Interpretive Summary: Marek’s disease is an avian virus-induced disease in susceptible chicken, which continues to cost economic loss to the poultry industry. Advancement in MDV-infection induced biological changes in chicken would help better understand the viral infection and its subsequent impact, therefore, to facilitate better control measure of this disease in poultry. This study was designed to explore both RNA expression and protein translation levels of a few candidate genes known to relate to critical metabolic functions. The data from this study showed that one of the cytokine genes and a couple of receptor genes that facilitate this cytokine gene in important biological processes underwent varied alterations at both the message RNA level and the protein level in in different tissues in response to Marek’s virus infection. This finding also would improve the general understanding on lipid metabolism in response to herpesvirus infection.

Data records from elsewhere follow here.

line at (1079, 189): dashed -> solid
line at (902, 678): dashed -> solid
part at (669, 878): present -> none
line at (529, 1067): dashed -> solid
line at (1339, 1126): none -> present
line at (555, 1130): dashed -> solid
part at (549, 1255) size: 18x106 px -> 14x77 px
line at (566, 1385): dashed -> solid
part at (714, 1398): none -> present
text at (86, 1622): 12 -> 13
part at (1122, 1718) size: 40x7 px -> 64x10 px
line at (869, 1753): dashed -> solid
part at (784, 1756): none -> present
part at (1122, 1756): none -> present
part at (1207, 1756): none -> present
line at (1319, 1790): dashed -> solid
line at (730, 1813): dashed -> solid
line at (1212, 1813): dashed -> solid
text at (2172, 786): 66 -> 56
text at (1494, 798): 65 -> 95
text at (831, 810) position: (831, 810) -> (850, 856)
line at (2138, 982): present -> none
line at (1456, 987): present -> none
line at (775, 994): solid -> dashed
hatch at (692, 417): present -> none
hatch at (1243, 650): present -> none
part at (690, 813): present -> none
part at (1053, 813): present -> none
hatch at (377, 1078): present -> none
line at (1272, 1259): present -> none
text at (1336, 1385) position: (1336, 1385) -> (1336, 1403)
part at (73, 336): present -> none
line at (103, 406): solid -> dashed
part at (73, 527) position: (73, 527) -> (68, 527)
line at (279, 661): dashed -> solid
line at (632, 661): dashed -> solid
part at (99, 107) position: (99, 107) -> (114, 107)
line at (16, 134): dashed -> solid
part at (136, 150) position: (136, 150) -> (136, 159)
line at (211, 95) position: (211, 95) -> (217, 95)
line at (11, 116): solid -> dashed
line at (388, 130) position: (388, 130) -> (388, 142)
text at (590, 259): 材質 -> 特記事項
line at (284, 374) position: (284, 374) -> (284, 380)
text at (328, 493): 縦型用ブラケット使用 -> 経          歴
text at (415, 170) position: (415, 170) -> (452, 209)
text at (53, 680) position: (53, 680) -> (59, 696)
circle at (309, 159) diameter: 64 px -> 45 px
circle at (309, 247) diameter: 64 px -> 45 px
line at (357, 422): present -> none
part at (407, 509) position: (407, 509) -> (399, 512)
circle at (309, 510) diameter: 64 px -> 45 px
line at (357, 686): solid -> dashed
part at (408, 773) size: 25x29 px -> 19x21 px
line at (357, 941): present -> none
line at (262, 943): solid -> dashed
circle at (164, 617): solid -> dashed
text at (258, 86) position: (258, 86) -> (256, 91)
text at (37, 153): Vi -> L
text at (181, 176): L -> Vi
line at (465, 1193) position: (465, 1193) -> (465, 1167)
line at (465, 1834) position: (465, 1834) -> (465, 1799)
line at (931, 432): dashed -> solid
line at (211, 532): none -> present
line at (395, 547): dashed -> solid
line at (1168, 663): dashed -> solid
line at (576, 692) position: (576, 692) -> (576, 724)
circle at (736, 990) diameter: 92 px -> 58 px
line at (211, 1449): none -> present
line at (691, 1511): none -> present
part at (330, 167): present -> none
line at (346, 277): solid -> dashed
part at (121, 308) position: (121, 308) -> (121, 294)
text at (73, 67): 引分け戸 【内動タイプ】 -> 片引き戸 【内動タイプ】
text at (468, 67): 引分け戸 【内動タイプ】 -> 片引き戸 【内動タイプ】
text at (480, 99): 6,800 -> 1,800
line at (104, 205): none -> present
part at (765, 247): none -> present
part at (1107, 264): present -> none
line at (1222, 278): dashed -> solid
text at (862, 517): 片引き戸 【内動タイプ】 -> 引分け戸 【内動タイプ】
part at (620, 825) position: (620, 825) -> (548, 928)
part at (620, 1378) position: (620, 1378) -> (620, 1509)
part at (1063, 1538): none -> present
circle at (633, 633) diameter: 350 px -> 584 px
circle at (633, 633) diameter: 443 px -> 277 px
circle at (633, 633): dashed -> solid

Technical Abstract: Marek’s disease virus (MDV) causes T-cell lymphoma in susceptible chicken and is also related to an imbalance of the lipid metabolism. Adiponectin is a circulatory cytokine secreted from adipose tissue and exerts critical metabolic functions. Although the associations between adiponectin and diseases, including lipid disorder and noncardiac vascular diseases, have been reported, little is known about the relationship between MDV infection and adiponectin. Here, we challenged white Leghorns from Marek’s disease (MD)-susceptible and MD-resistant lines with MDV at 7 D of age and then explored the body weight and plasma lipoprotein levels at 21 D after MDV infection. Meanwhile, adiponectin and the expression of its receptors were detected using quantitative real-time PCR and Western blot. The results showed that MDV infection induced body weight loss in all the experimental birds. Meanwhile, the concentrations of total cholesterol and high-density lipoprotein were lower after the infection, although there was no significant difference (P > 0.05). However, the infection did not affect adiponectin circulating levels in plasma. MD-susceptible birds had much lower plasma adiponectin than MD-resistant birds (P < 0.01). In abdominal fat, there was no significant difference in adiponectin mRNA level. Still, we observed a significant decrease in adiponectin protein concentration, as well as adipoR1 and adipoR2, at both mRNA and protein levels in the infected compared with the noninfected MD-susceptible chickens. In the spleen, MDV infection significantly reduced the adiponectin mRNA expression but increased the protein in MD-susceptible chickens, which decreased both adipoR1 mRNA expression and protein levels. Also interestingly, the adipoR1 mRNA expression level was significantly increased in MD-susceptible chickens in the liver after MDV infection. All findings in the present study provided interesting insights into adiponectin metabolism in chickens after MDV infection, which helps to advance the understanding of lipid metabolism in response to herpesvirus infection.